気にせず、構わず、どんどん突っ込んでくる。

 

 仕方なくすれ違い出来るところまでこちらがバックするのだが、すれ違うその瞬間に相手のドライバーの顔を見ると私を睨んでいるのだ。

「このヘタクソ!」声は聞こえないが確かにそう言っている。

 停止して待っているときも、相手の運転手は何の合図もしないで通り過ぎるか、或いはやはりこちらを睨んでいる、「ヘタクソ」。

やはり、くちびるがそう言っている。

 

 これは恐らく、道路の幅員や自分が運転する車の幅を分からずハンドルを持っているのだろう。

 

 また、片側1車線の2車線道路で前方からくる車の前を自転車が走っている。

自転車を追い越そうとセンターラインを大きくオーバーし、しかも加速して向かってくる。

 こちらは車を左に寄せスピードを落とす。

対向車はスピードをそのままに通り過ぎていくが、もちろん何の合図もない。

自転車に乗っている人も恐怖を感じたのではないだろうか。

 

 私も自転車に乗る機会が多いが、その時は多少遠回りでも車の通行量の少ない道路を選んで走っている。

 自転車に乗っていて、後ろから車が近づいてくると自転車を止めて通り過ぎるのを待って走るようにしている。

それは、ドライバーを信用していないからだ。

 

 他にも、昔からこんなだったかな、違うよなぁと感じることが多い。

 

 散歩中に横断歩道で立ってても、誰も止まってくれない、むしろスピードを上げて通り過ぎる車がある。

 雨の日など道路には大きな水たまりが至る所にある。

それでも自転車や歩行者を気にかけることもなく、大きく水を跳ねながら車は走り抜ける。

 

 教習所は何を教えて免許証を交付しているのだろう。

免許証を交付した数によって、車メーカーからの見返りがあるのだろうか。

そんなことはないだろうが、そう考えてしまう。

 

 「ヒヤッと体験」や愚痴を書けば、すぐに小説並みのボリュームになってしまいそうなので、まとめに取りかかろう。

 

 結局、行きつくところ現代人は他人への気配りや思いやりに欠けているのだろう。

 

 せめて子供が横断歩道で立ち止まっているときは、子供を優先させてあげようよ。

 子供が宝物であるのはいつの時代も変わっていないのだから。

 

 戦前までの小説に描かれている人間模様は、微かに覚えている私の子供の頃の想い出と似た風景がある。

 顔も知らないおっちゃん、おばちゃんによく叱られたけど、いつもどこかで誰かに見守られている安心感があった。

 

 ところが今は知らない人から物をもらってはいけません、知らない人についていってはいけません。

 かつては子供は地域の宝物とされて、みんなで育てようとする風土があった。

 

 それが戦後は教育を学校や社会から家庭に丸投げして、大人から教育を取り上げてしまった。

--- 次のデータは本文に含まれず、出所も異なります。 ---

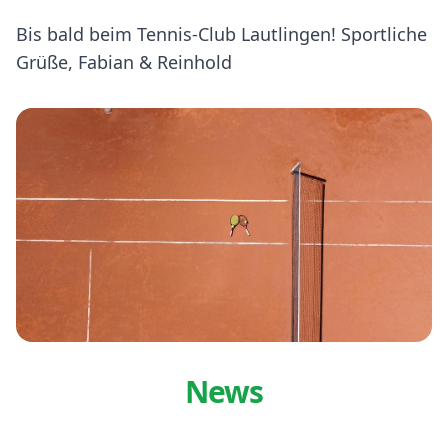
Bis bald beim Tennis-Club Lautlingen! Sportliche
Grüße, Fabian & Reinhold
News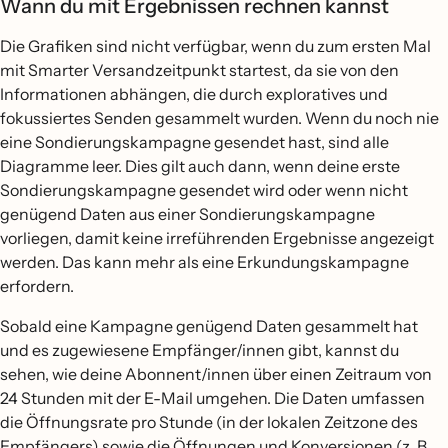
Wann du mit Ergebnissen rechnen kannst
Die Grafiken sind nicht verfügbar, wenn du zum ersten Mal
mit Smarter Versandzeitpunkt startest, da sie von den
Informationen abhängen, die durch exploratives und
fokussiertes Senden gesammelt wurden. Wenn du noch nie
eine Sondierungskampagne gesendet hast, sind alle
Diagramme leer. Dies gilt auch dann, wenn deine erste
Sondierungskampagne gesendet wird oder wenn nicht
genügend Daten aus einer Sondierungskampagne
vorliegen, damit keine irreführenden Ergebnisse angezeigt
werden. Das kann mehr als eine Erkundungskampagne
erfordern.
Sobald eine Kampagne genügend Daten gesammelt hat
und es zugewiesene Empfänger/innen gibt, kannst du
sehen, wie deine Abonnent/innen über einen Zeitraum von
24 Stunden mit der E-Mail umgehen. Die Daten umfassen
die Öffnungsrate pro Stunde (in der lokalen Zeitzone des
Empfängers) sowie die Öffnungen und Konversionen (z. B.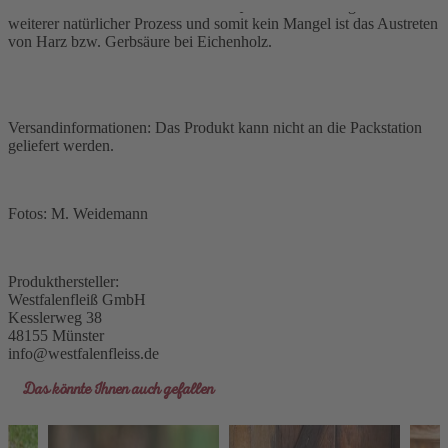
immer vermeiden und stellen keine Qualitätsminderung dar. Ein
weiterer natürlicher Prozess und somit kein Mangel ist das Austreten
von Harz bzw. Gerbsäure bei Eichenholz.
Versandinformationen: Das Produkt kann nicht an die Packstation
geliefert werden.
Fotos: M. Weidemann
Produkthersteller:
Westfalenfleiß GmbH
Kesslerweg 38
48155 Münster
info@westfalenfleiss.de
Das könnte Ihnen auch gefallen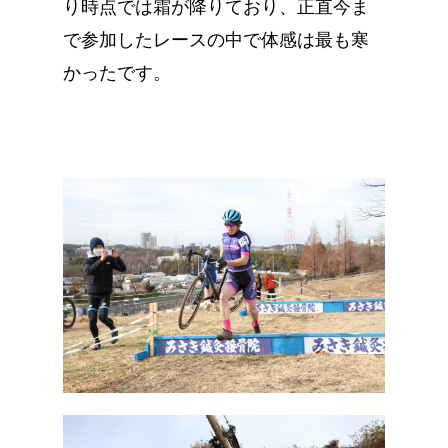
り時点では霜が降りており、正直今ま
で参加したレースの中で体感は最も寒
かったです。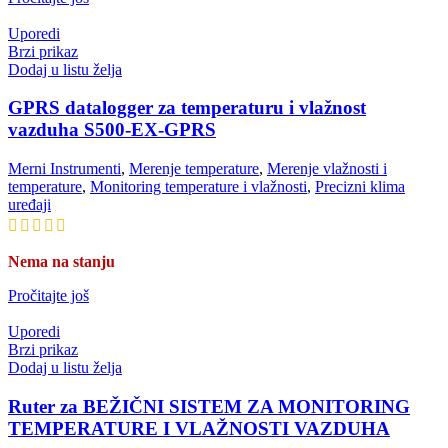
Uporedi
Brzi prikaz
Dodaj u listu želja
GPRS datalogger za temperaturu i vlažnost
vazduha S500-EX-GPRS
Merni Instrumenti
,
Merenje temperature
,
Merenje vlažnosti i
temperature
,
Monitoring temperature i vlažnosti
,
Precizni klima
uređaji
Nema na stanju
Pročitajte još
Uporedi
Brzi prikaz
Dodaj u listu želja
Ruter za BEŽIČNI SISTEM ZA MONITORING
TEMPERATURE I VLAŽNOSTI VAZDUHA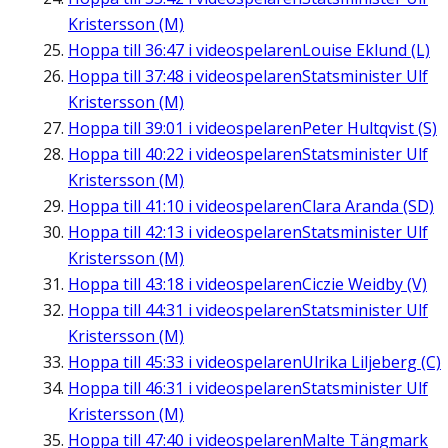
Kristersson (M)
Hoppa till
36:47
i videospelaren
Louise Eklund (L)
Hoppa till
37:48
i videospelaren
Statsminister Ulf
Kristersson (M)
Hoppa till
39:01
i videospelaren
Peter Hultqvist (S)
Hoppa till
40:22
i videospelaren
Statsminister Ulf
Kristersson (M)
Hoppa till
41:10
i videospelaren
Clara Aranda (SD)
Hoppa till
42:13
i videospelaren
Statsminister Ulf
Kristersson (M)
Hoppa till
43:18
i videospelaren
Ciczie Weidby (V)
Hoppa till
44:31
i videospelaren
Statsminister Ulf
Kristersson (M)
Hoppa till
45:33
i videospelaren
Ulrika Liljeberg (C)
Hoppa till
46:31
i videospelaren
Statsminister Ulf
Kristersson (M)
Hoppa till
47:40
i videospelaren
Malte Tängmark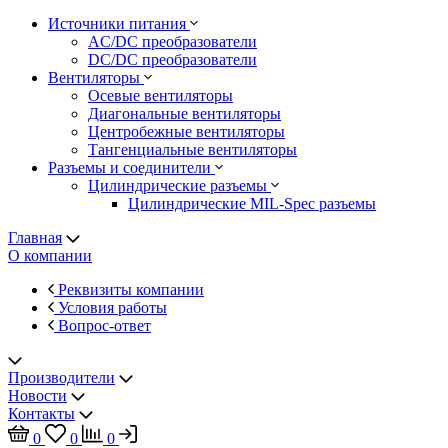
Источники питания
AC/DC преобразователи
DC/DC преобразователи
Вентиляторы
Осевые вентиляторы
Диагональные вентиляторы
Центробежные вентиляторы
Тангенциальные вентиляторы
Разъемы и соединители
Цилиндрические разъемы
Цилиндрические MIL-Spec разъемы
Главная
О компании
Реквизиты компании
Условия работы
Вопрос-ответ
Производители
Новости
Контакты
0
0
0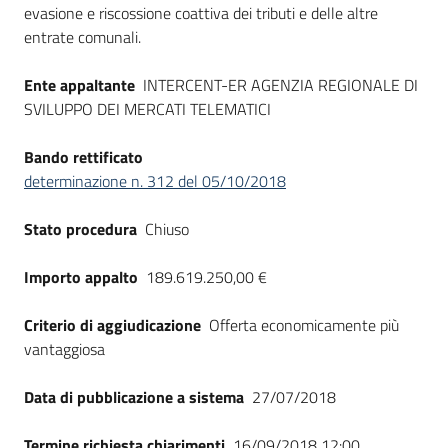
evasione e riscossione coattiva dei tributi e delle altre
entrate comunali.
Ente appaltante
INTERCENT-ER AGENZIA REGIONALE DI
SVILUPPO DEI MERCATI TELEMATICI
Bando rettificato
determinazione n. 312 del 05/10/2018
Stato procedura
Chiuso
Importo appalto
189.619.250,00 €
Criterio di aggiudicazione
Offerta economicamente più
vantaggiosa
Data di pubblicazione a sistema
27/07/2018
Termine richiesta chiarimenti
16/09/2018 12:00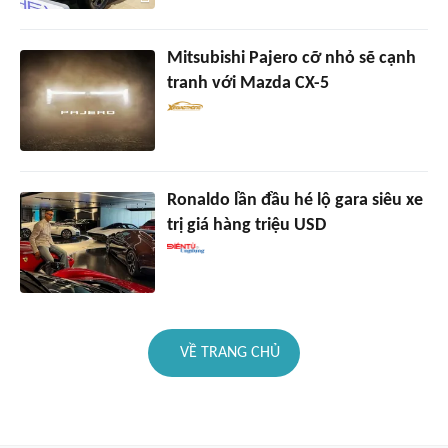
Mitsubishi Pajero cỡ nhỏ sẽ cạnh
tranh với Mazda CX-5
Ronaldo lần đầu hé lộ gara siêu xe
trị giá hàng triệu USD
VỀ TRANG CHỦ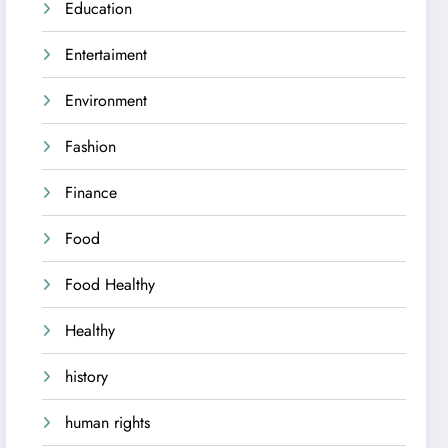
Education
Entertaiment
Environment
Fashion
Finance
Food
Food Healthy
Healthy
history
human rights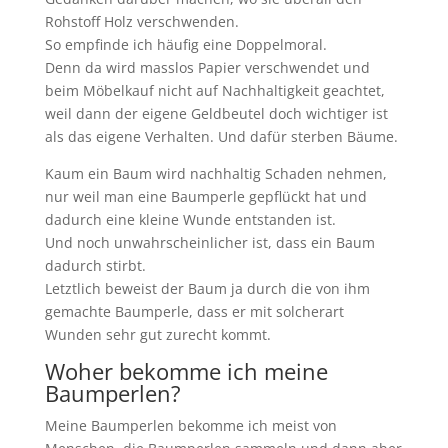
Rohstoff Holz verschwenden.
So empfinde ich häufig eine Doppelmoral.
Denn da wird masslos Papier verschwendet und
beim Möbelkauf nicht auf Nachhaltigkeit geachtet,
weil dann der eigene Geldbeutel doch wichtiger ist
als das eigene Verhalten. Und dafür sterben Bäume.
Kaum ein Baum wird nachhaltig Schaden nehmen,
nur weil man eine Baumperle gepflückt hat und
dadurch eine kleine Wunde entstanden ist.
Und noch unwahrscheinlicher ist, dass ein Baum
dadurch stirbt.
Letztlich beweist der Baum ja durch die von ihm
gemachte Baumperle, dass er mit solcherart
Wunden sehr gut zurecht kommt.
Woher bekomme ich meine
Baumperlen?
Meine Baumperlen bekomme ich meist von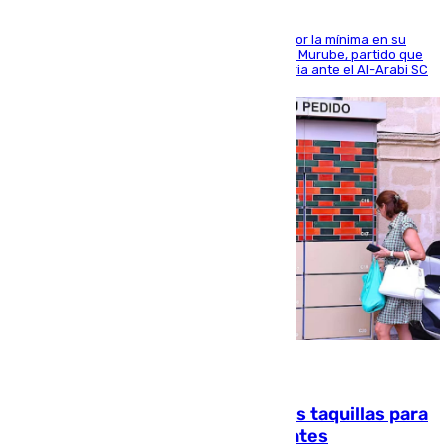
El cuadro dirigido por Juanfran Funes perdió por la mínima en su
envite contra el conjunto caballa en el Alfonso Murube, partido que
se disputó un día después de su primera victoria ante el Al-Arabi SC
07.08.2026
El mercado de Jerez refrigera sus taquillas para
facilitar las compras a sus visitantes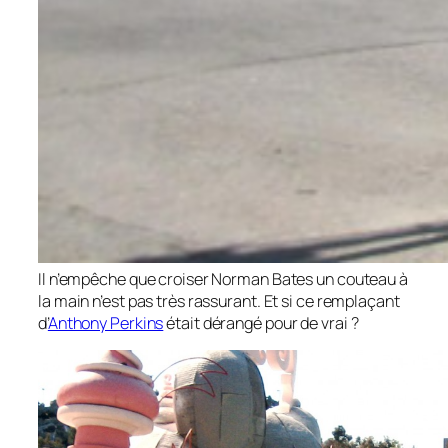
Il n’empêche que croiser Norman Bates un couteau à
la main n’est pas très rassurant. Et si ce remplaçant
d’
Anthony Perkins
était dérangé pour de vrai ?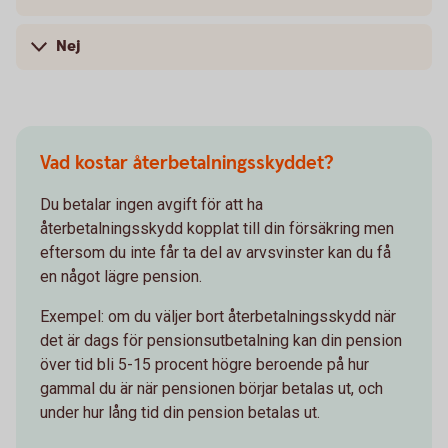
Nej
Vad kostar återbetalningsskyddet?
Du betalar ingen avgift för att ha
återbetalningsskydd kopplat till din försäkring men
eftersom du inte får ta del av arvsvinster kan du få
en något lägre pension.
Exempel: om du väljer bort återbetalningsskydd när
det är dags för pensionsutbetalning kan din pension
över tid bli 5-15 procent högre beroende på hur
gammal du är när pensionen börjar betalas ut, och
under hur lång tid din pension betalas ut.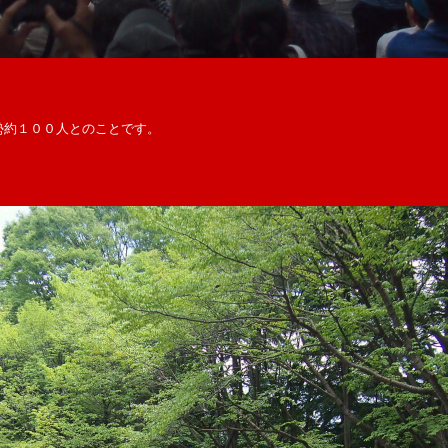
勢約１００人とのことです。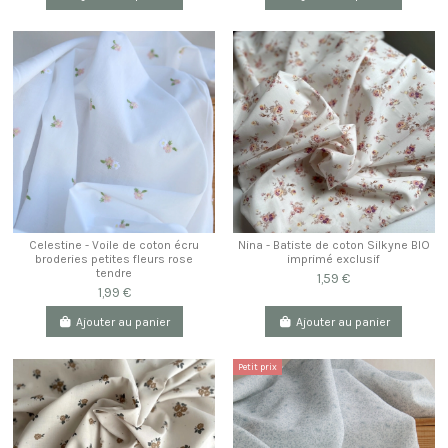
Celestine - Voile de coton écru
Nina - Batiste de coton Silkyne BIO
broderies petites fleurs rose
imprimé exclusif
tendre
1,59 €
1,99 €
Ajouter au panier
Ajouter au panier
Petit prix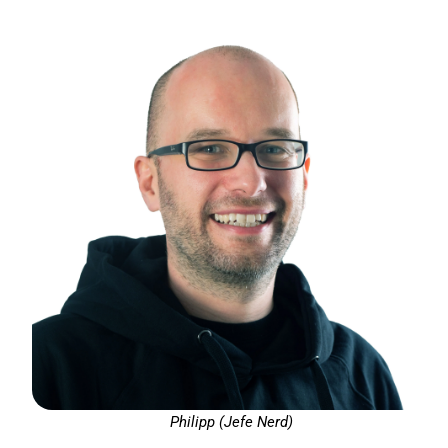
Philipp (Jefe Nerd)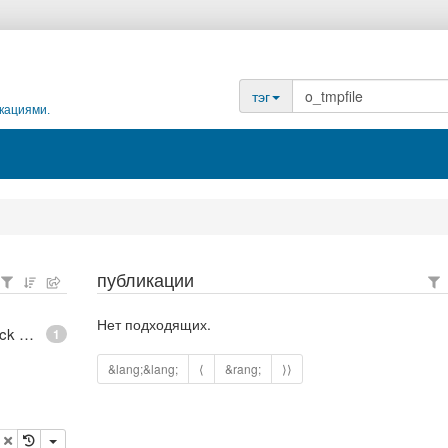
тэг
кациями.
публикации
Нет подходящих.
epoll - What is an anonymous inode in Linux? - Stack Overflow
1
&lang;&lang;
⟨
&rang;
⟩⟩
опировать
удалить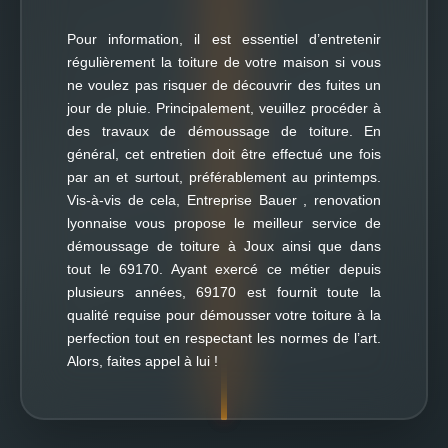
Pour information, il est essentiel d’entretenir
régulièrement la toiture de votre maison si vous
ne voulez pas risquer de découvrir des fuites un
jour de pluie. Principalement, veuillez procéder à
des travaux de démoussage de toiture. En
général, cet entretien doit être effectué une fois
par an et surtout, préférablement au printemps.
Vis-à-vis de cela, Entreprise Bauer , renovation
lyonnaise vous propose le meilleur service de
démoussage de toiture à Joux ainsi que dans
tout le 69170. Ayant exercé ce métier depuis
plusieurs années, 69170 est fournit toute la
qualité requise pour démousser votre toiture à la
perfection tout en respectant les normes de l’art.
Alors, faites appel à lui !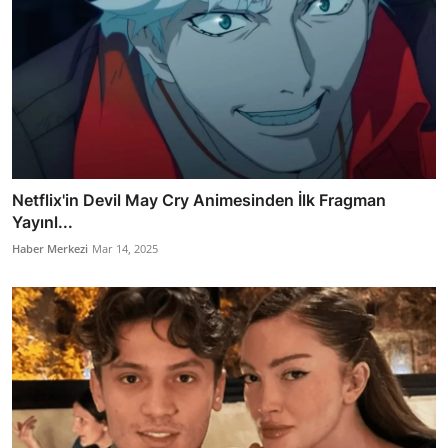
Netflix'in Devil May Cry Animesinden İlk Fragman
Yayınl...
Haber Merkezi
Mar 14, 2025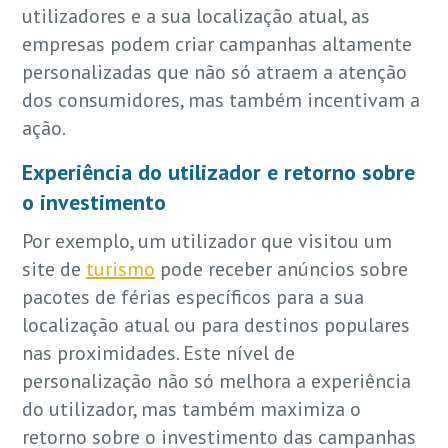
utilizadores e a sua localização atual, as
empresas podem criar campanhas altamente
personalizadas que não só atraem a atenção
dos consumidores, mas também incentivam a
ação.
Experiência do utilizador e retorno sobre
o investimento
Por exemplo, um utilizador que visitou um
site de
turismo
pode receber anúncios sobre
pacotes de férias específicos para a sua
localização atual ou para destinos populares
nas proximidades. Este nível de
personalização não só melhora a experiência
do utilizador, mas também maximiza o
retorno sobre o investimento das campanhas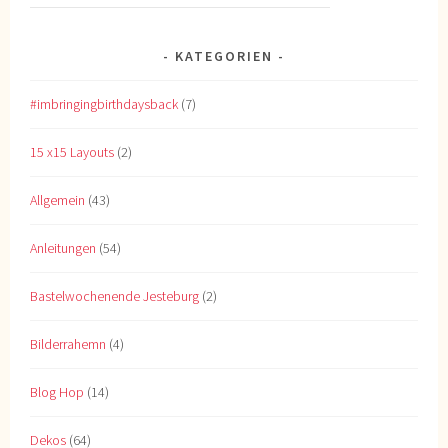
KATEGORIEN
#imbringingbirthdaysback
(7)
15 x15 Layouts
(2)
Allgemein
(43)
Anleitungen
(54)
Bastelwochenende Jesteburg
(2)
Bilderrahemn
(4)
Blog Hop
(14)
Dekos
(64)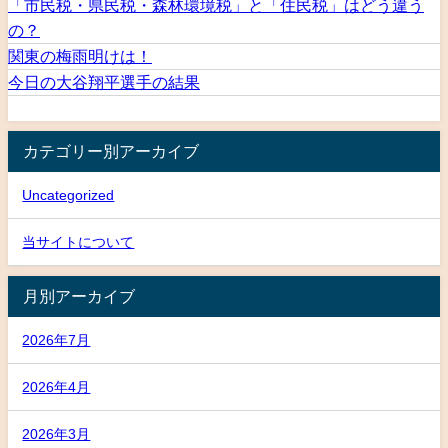
「市民税・県民税・森林環境税」と「住民税」はどう違う
の？
関東の梅雨明けは！
今日の大谷翔平選手の結果
カテゴリー別アーカイブ
Uncategorized
当サイトについて
月別アーカイブ
2026年7月
2026年4月
2026年3月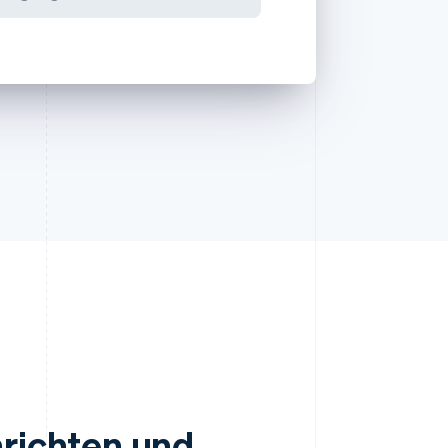
nrichten und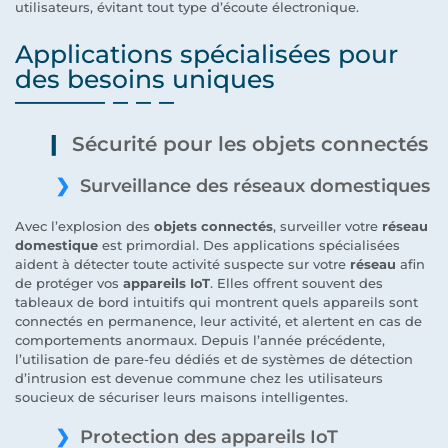
utilisateurs, évitant tout type d’écoute électronique.
Applications spécialisées pour
des besoins uniques
Sécurité pour les objets connectés
Surveillance des réseaux domestiques
Avec l’explosion des
objets connectés
, surveiller votre
réseau
domestique
est primordial. Des applications spécialisées
aident à détecter toute activité suspecte sur votre
réseau
afin
de protéger vos
appareils IoT
. Elles offrent souvent des
tableaux de bord intuitifs qui montrent quels appareils sont
connectés en permanence, leur activité, et alertent en cas de
comportements anormaux. Depuis l’année précédente,
l’utilisation de pare-feu dédiés et de systèmes de détection
d’intrusion est devenue commune chez les utilisateurs
soucieux de sécuriser leurs maisons intelligentes.
Protection des appareils IoT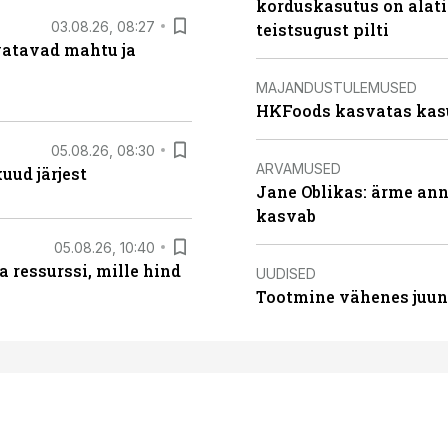
korduskasutus on alat
03.08.26, 08:27
teistsugust pilti
vatavad mahtu ja
MAJANDUSTULEMUSED
HKFoods kasvatas kas
05.08.26, 08:30
ARVAMUSED
uud järjest
Jane Oblikas: ärme anna
kasvab
05.08.26, 10:40
 ressurssi, mille hind
UUDISED
Tootmine vähenes juuni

 ボール遊びをする子供を広場から締め出し、ときに夜の9時、10時まで塾に閉じ込められている子供たち。

 

 学校では中央教育審議会の作成したマニュアル通りの教育を進め、枠に収まらない子は問題児としてはじき出される。

 

 危険な遊びをする子供を注意すると、両親や近隣住民からマスコミまで顔を出し叩かれ、変人扱い、犯罪者扱いをされる。

 

 かつて地域の宝であった神様が、今は「触らぬ神に祟りなし」の神になってしまっている。

 

 「運転技術が‥‥」から大きく道を逸れてしまったが、このハンドルは元に戻せない。